| Provided material |
--------------------------------------------------

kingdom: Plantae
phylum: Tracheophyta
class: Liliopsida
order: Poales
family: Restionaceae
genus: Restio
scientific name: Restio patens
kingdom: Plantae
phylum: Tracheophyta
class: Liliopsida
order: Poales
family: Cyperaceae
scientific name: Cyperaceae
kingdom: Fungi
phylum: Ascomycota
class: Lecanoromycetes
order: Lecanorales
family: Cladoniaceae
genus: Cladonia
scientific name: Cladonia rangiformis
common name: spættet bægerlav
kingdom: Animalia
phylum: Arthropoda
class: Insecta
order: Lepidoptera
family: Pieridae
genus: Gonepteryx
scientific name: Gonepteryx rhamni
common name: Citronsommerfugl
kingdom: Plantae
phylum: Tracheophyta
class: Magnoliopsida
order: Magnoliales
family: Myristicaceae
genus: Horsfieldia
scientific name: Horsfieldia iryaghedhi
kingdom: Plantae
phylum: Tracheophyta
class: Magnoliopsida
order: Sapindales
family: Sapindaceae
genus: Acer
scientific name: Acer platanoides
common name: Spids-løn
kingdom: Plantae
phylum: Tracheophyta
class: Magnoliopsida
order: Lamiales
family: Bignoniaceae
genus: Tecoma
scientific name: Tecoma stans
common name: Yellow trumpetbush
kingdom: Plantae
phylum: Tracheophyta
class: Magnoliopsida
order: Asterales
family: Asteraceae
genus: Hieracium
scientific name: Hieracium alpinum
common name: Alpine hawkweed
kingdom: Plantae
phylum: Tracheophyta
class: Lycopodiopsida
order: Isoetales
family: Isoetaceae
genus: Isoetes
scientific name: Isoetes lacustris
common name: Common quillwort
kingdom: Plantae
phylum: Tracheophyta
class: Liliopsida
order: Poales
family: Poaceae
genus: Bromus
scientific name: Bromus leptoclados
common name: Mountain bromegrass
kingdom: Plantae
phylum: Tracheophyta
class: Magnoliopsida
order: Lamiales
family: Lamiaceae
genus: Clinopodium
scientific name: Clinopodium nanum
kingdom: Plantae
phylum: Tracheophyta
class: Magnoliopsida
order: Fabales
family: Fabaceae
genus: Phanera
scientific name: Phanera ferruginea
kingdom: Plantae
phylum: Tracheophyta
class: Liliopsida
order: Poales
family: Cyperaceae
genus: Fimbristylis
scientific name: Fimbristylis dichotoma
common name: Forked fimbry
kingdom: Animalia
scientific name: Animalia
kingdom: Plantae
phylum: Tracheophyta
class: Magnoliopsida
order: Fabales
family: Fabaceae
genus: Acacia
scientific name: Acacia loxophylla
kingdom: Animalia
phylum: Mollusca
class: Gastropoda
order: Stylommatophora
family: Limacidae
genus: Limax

--------------------------------------------------

| Exercise directions |
Reproduce only the lines of the listing from the line containing "common name: Spids-løn" through the line containing "family: Limacidae", inclusive, with "phylum" changed to "division" and everything else left unchanged.

| Problem solution |
common name: Spids-løn
kingdom: Plantae
division: Tracheophyta
class: Magnoliopsida
order: Lamiales
family: Bignoniaceae
genus: Tecoma
scientific name: Tecoma stans
common name: Yellow trumpetbush
kingdom: Plantae
division: Tracheophyta
class: Magnoliopsida
order: Asterales
family: Asteraceae
genus: Hieracium
scientific name: Hieracium alpinum
common name: Alpine hawkweed
kingdom: Plantae
division: Tracheophyta
class: Lycopodiopsida
order: Isoetales
family: Isoetaceae
genus: Isoetes
scientific name: Isoetes lacustris
common name: Common quillwort
kingdom: Plantae
division: Tracheophyta
class: Liliopsida
order: Poales
family: Poaceae
genus: Bromus
scientific name: Bromus leptoclados
common name: Mountain bromegrass
kingdom: Plantae
division: Tracheophyta
class: Magnoliopsida
order: Lamiales
family: Lamiaceae
genus: Clinopodium
scientific name: Clinopodium nanum
kingdom: Plantae
division: Tracheophyta
class: Magnoliopsida
order: Fabales
family: Fabaceae
genus: Phanera
scientific name: Phanera ferruginea
kingdom: Plantae
division: Tracheophyta
class: Liliopsida
order: Poales
family: Cyperaceae
genus: Fimbristylis
scientific name: Fimbristylis dichotoma
common name: Forked fimbry
kingdom: Animalia
scientific name: Animalia
kingdom: Plantae
division: Tracheophyta
class: Magnoliopsida
order: Fabales
family: Fabaceae
genus: Acacia
scientific name: Acacia loxophylla
kingdom: Animalia
division: Mollusca
class: Gastropoda
order: Stylommatophora
family: Limacidae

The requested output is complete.